I took a stroll after dinner to the Plaza Nina, the favourite lounge of Cadiz in the cool of the evening. The square was crowded with people of all classes; and the beauty of the women throughout Spain, and especially Seville and Cadiz, is very striking, although the picturesque costume with which one is apt to associate the Spanish lady is fast dying out. Black seemed to be the favourite colour, as it always has been in Spain, but the graceful mantilla is gradually but surely giving way to the Parisian bonnet.

The streets of Cadiz are well paved, and the houses substantially built of white stone. I was much struck at first by the heavy iron bars with which the windows of the ground floors in this, as in all other Spanish towns, are guarded. These, I subsequently ascertained, are for the double purpose of excluding thieves and too ardent lovers(!), for it may not be generally known that when a youth in Spain is paying his addresses to a girl, the doors of her parents' house are closed to him; nor is this all, for all intercourse with his novia, or intended, is forbidden excepting through these gratings!

A visit to Cadiz cathedral, "La Vieja," is well repaid, and I was lucky enough to hear a mass sung there. The interior of the building is very beautiful, although a high altar erected by Queen Isabella in 1866 greatly mars the effect, being in very florid style and bad taste. There were no seats at all in the building, the congregation kneeling and sitting upon the bare flags.

The market at Cadiz is a novel and picturesque sight, its stalls laden with every imaginable kind of fruit—grapes, pears, peaches, apricots, and even bananas—in abundance and at absurdly cheap prices.

I was much struck, throughout Spain, with the appearance of the Spanish soldiery. They all, with but few exceptions, looked smart and well set up, and their uniforms looked clean, and fitted them—an uncommon sight on the Continent.

My bill on leaving for Seville surprised me not a little—a good bed-room, excellent dinner and breakfast, including wine and omnibus to the station—about 8s. 6d. in English money! Would that some hotel-keepers I could mention would act on the same principle!

Railway travelling in Spain is cheap, though very slow, and the carriages exceedingly comfortable.

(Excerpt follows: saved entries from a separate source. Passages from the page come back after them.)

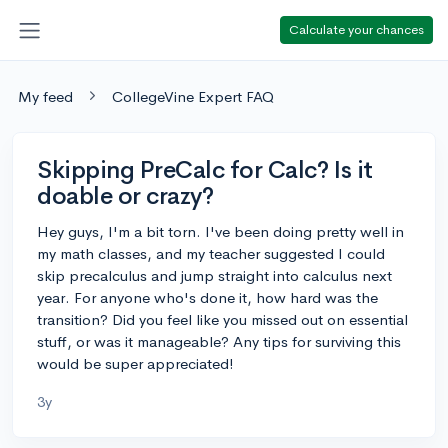
Calculate your chances
My feed
CollegeVine Expert FAQ
Skipping PreCalc for Calc? Is it
doable or crazy?
Hey guys, I'm a bit torn. I've been doing pretty well in
my math classes, and my teacher suggested I could
skip precalculus and jump straight into calculus next
year. For anyone who's done it, how hard was the
transition? Did you feel like you missed out on essential
stuff, or was it manageable? Any tips for surviving this
would be super appreciated!
3y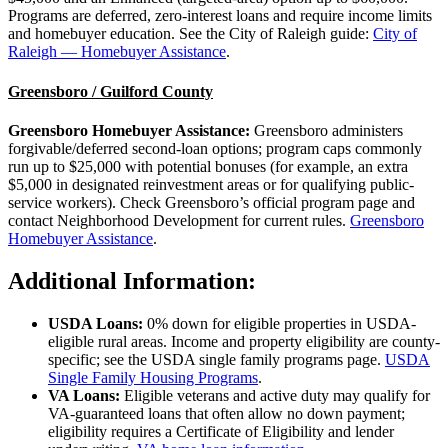
Programs are deferred, zero-interest loans and require income limits
and homebuyer education. See the City of Raleigh guide:
City of
Raleigh — Homebuyer Assistance
.
Greensboro / Guilford County
Greensboro Homebuyer Assistance:
Greensboro administers
forgivable/deferred second-loan options; program caps commonly
run up to $25,000 with potential bonuses (for example, an extra
$5,000 in designated reinvestment areas or for qualifying public-
service workers). Check Greensboro’s official program page and
contact Neighborhood Development for current rules.
Greensboro
Homebuyer Assistance
.
Additional Information:
USDA Loans:
0% down for eligible properties in USDA-
eligible rural areas. Income and property eligibility are county-
specific; see the USDA single family programs page.
USDA
Single Family Housing Programs
.
VA Loans:
Eligible veterans and active duty may qualify for
VA-guaranteed loans that often allow no down payment;
eligibility requires a Certificate of Eligibility and lender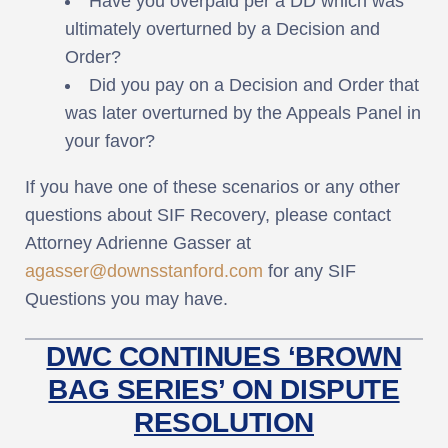
Have you overpaid per a DD which was
ultimately overturned by a Decision and
Order?
Did you pay on a Decision and Order that
was later overturned by the Appeals Panel in
your favor?
If you have one of these scenarios or any other
questions about SIF Recovery, please contact
Attorney Adrienne Gasser at
agasser@downsstanford.com
for any SIF
Questions you may have.
DWC CONTINUES ‘BROWN
BAG SERIES’ ON DISPUTE
RESOLUTION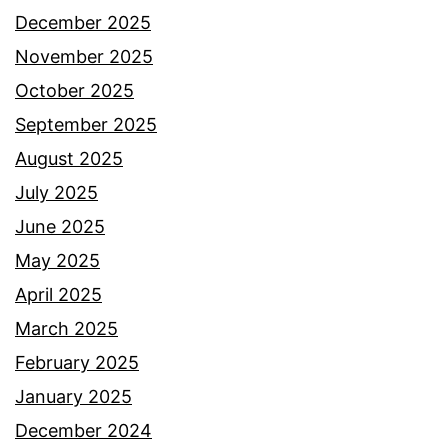
December 2025
November 2025
October 2025
September 2025
August 2025
July 2025
June 2025
May 2025
April 2025
March 2025
February 2025
January 2025
December 2024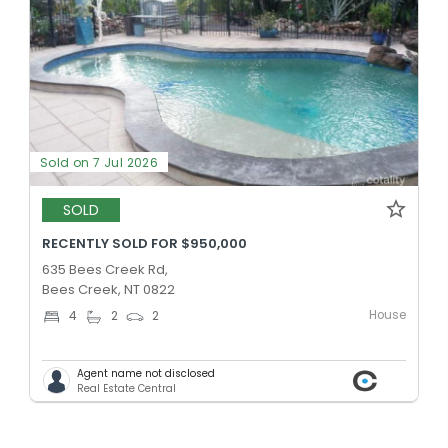
Sold on 7 Jul 2026
SOLD
RECENTLY SOLD FOR $950,000
635 Bees Creek Rd,
Bees Creek, NT 0822
House
4
2
2
Agent name not disclosed
Real Estate Central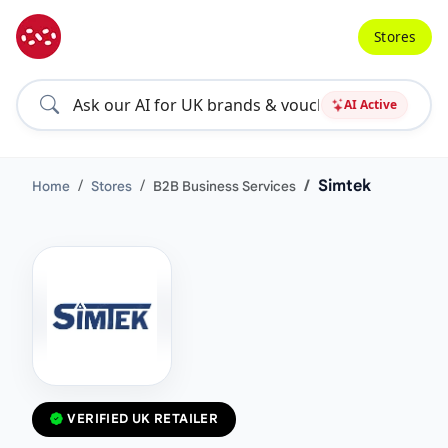
Stores
AI Active
Simtek
Home
Stores
B2B Business Services
VERIFIED UK RETAILER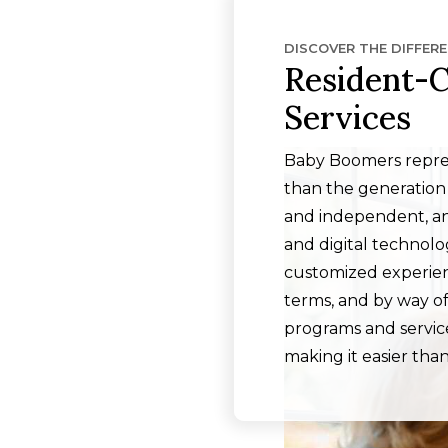
DISCOVER THE DIFFER
Resident-C
Services
Baby Boomers repres
than the generation
and independent, an
and digital technol
customized experienc
terms, and by way of
programs and service
making it easier than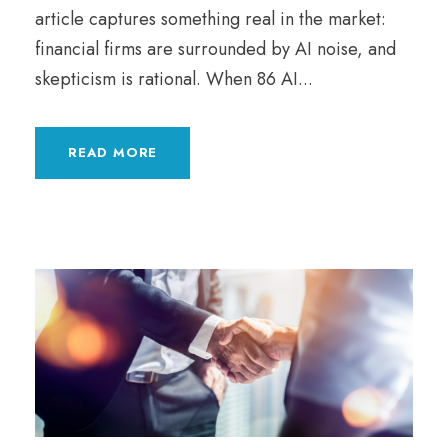
article captures something real in the market:
financial firms are surrounded by AI noise, and
skepticism is rational. When 86 AI...
READ MORE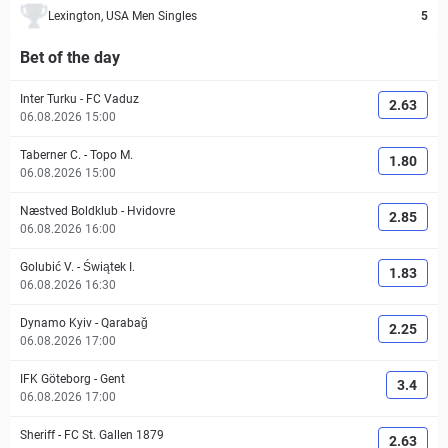
Lexington, USA Men Singles
5
Bet of the day
Inter Turku
-
FC Vaduz
2.63
06.08.2026 15:00
Taberner C.
-
Topo M.
1.80
06.08.2026 15:00
Næstved Boldklub
-
Hvidovre
2.85
06.08.2026 16:00
Golubić V.
-
Świątek I.
1.83
06.08.2026 16:30
Dynamo Kyiv
-
Qarabağ
2.25
06.08.2026 17:00
IFK Göteborg
-
Gent
3.4
06.08.2026 17:00
Sheriff
-
FC St. Gallen 1879
2.63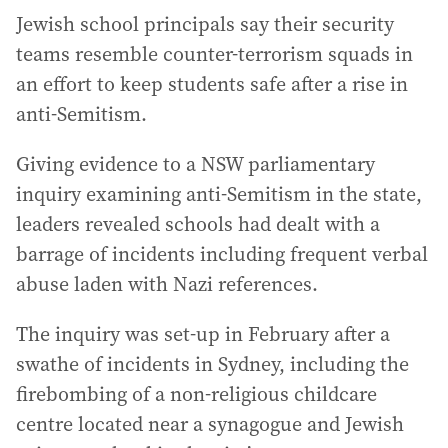
Jewish school principals say their security
teams resemble counter-terrorism squads in
an effort to keep students safe after a rise in
anti-Semitism.
Giving evidence to a NSW parliamentary
inquiry examining anti-Semitism in the state,
leaders revealed schools had dealt with a
barrage of incidents including frequent verbal
abuse laden with Nazi references.
The inquiry was set-up in February after a
swathe of incidents in Sydney, including the
firebombing of a non-religious childcare
centre located near a synagogue and Jewish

The intending voyager to Spain would, however, do well to learn the etiquettes of the country before going there, for they are manifold, and their non-observance may sometimes be taken as an insult by the sensitive Spaniard. The latter have an almost ridiculously keen sense of personal dignity, even to the very beggars, who consider themselves caballeros (gentlemen), and expect to be treated as such, as indeed they are by their own countrymen. It is also a good rule in Spain, to bear in mind when much pressed for time, that Spaniards hate being hurried, and that the slightest attempt to do so will probably delay you all the longer.

The five hours' journey from Cadiz to Seville is through vast sandy plains, not unlike parts of Roumania, excepting in the neighbourhood of Jeres de la Frontera. Here are large vineyards, in the midst of which stand pretty red-roofed villas, the properties of the owners of the vines, which formed pleasant relief to the eye after the glaring dusty plains left behind us, but to which we return on clearing the outskirts of Jerez.[14] Seville is reached at about eight p.m., and we drive to the Fonda de Cuatro Naciones, in the Plaza Nueva, having been recommended thither by a communicative fellow-passenger.

I stayed two days in Seville, and could willingly have remained longer, had I not been pressed, for it is a truly delightful city. Its houses are built very much in the modern French style, but there are also many old Moorish dwellings, with their open courtyards and fountains. One well worth seeing is the Casa de Pilatos, an exact model of Pilate's house at Jerusalem, and built by Enriquez de Ribiera to commemorate his visit there in 1533. Of public gardens Seville has many, the prettiest of these being Las Delicias, a walk stretching for nearly a mile along the banks of the river Gudalquivir, and planted with orange-trees, pomegranates, palms, roses, and all kinds of rare plants. This is the Champs Elysées of Seville, and when lit up at night, with innumerable coloured lamps, bears no slight resemblance to them. Triana, a transpontine suburb, is worth a visit in the daytime, as it is the residence of gipsies, smugglers, lower order of bull-fighters, and thieves. In December, 1876, it was nearly destroyed by the floods, and Seville was under water for five days, the water reaching to the cathedral doors.